(Bloomberg) -- Some of the world’s biggest oil companies will invest $1 billion over the next 10 years to develop technologies to capture and store emissions of greenhouse gases and improve energy efficiency.
The investment, announced in a joint statement on Friday from 10 companies including Saudi Arabian Oil Co., Royal Dutch Shell Plc, Total SA, BP Plc, Eni SpA, Statoil ASA and Repsol SA, aims to deploy low-carbon technologies on a large scale. Those energy producers, which together plan more than $90 billion of capital expenditure this year, are part of the Oil and Gas Climate Initiative, which is seeking ways the industry can support a global deal to tackle climate change while continuing to produce their hydrocarbon reserves.
“The creation of OGCI Climate Investments shows our collective determination to deliver technology on a large scale that will create a step change to help tackle the climate challenge,” according to the statement. “By working with others our companies play a key role in reducing the emissions of greenhouse gases.”
The investment comes as last year’s Paris climate accord enters into force, and three days before delegates from almost 200 countries gather in Marrakesh, Morocco for the latest round of talks to flesh out the deal. The companies, which together account for about a fifth of the world’s oil and gas output, last year backed policies consistent with limiting the increase in average global temperatures to within 2 degrees Celsius (3.6 degrees Fahrenheit).
“It is encouraging that the 10 companies have seen the need to act on the day the Paris Agreement comes into force, but they are committing just $10 million a year each for ten years,” said Jeremy Leggett, chairman of the Carbon Tracker Initiative, founder of Solar Century Holdings and author of four of books on climate change and energy. “Given that the world has to mobilize trillions of dollars a year for clean energy within that timeframe if the Paris goal is to be realized, this is quite simply nowhere near good enough.”
The $1 billion investment is just the beginning and focuses on the companies’ core businesses, Repsol’s CEO Josu Jon Imaz told reporters in London. The money is in addition to what each company is already spending on clean technology, he said.
To give the world a 50 percent chance of limiting the temperature increase to below 2 degrees Celsius, about one third of oil reserves, half of natural gas and 80 percent of coal must remain unburned, according to the Energy & Climate Intelligence Unit, a London-based researcher.
Oil companies will continue to make decisions on producing from their reserves based on economics, Shell’s boss Ben Van Beurden said. While it’s clear the world can’t burn all the hydrocarbon reserves in the ground, there will still be long-term demand for energy, he said.

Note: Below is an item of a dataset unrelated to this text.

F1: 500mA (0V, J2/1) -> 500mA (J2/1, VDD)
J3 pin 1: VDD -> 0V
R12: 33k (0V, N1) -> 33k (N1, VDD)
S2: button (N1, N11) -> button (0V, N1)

The world needs to focus on ways to capture greenhouse gas emissions, not think about keeping oil in the ground, former Saudi Arabian Oil Minister Ali Al-Naimi said at an event in London Friday. "There’s absolutely nothing wrong with fossil fuels," he said.
The OGCI said it has identified two initial focus areas: accelerating the deployment of carbon capture and storage and reducing methane emissions from the oil and gas industry, which also warm the planet.
The group, which was formed in 2014, also includes China National Petroleum Corp., Petroleos Mexicanos and India’s Reliance Industries Ltd. They have reduced greenhouse gas emissions from their own operations by 20 percent since 2005, according to the initiative’s website. No U.S.-based companies are part of the group.
Even after the Paris climate deal agreed last year, the world still remains on track for as much as 3.4 degrees of warming, according to the United Nations. Countries must make further pledges to cut at least 12 gigatons of carbon dioxide in order to meet the Paris goals, it said in a report Thursday. That’s the same as taking all of Europe’s cars off the roads for 12 years.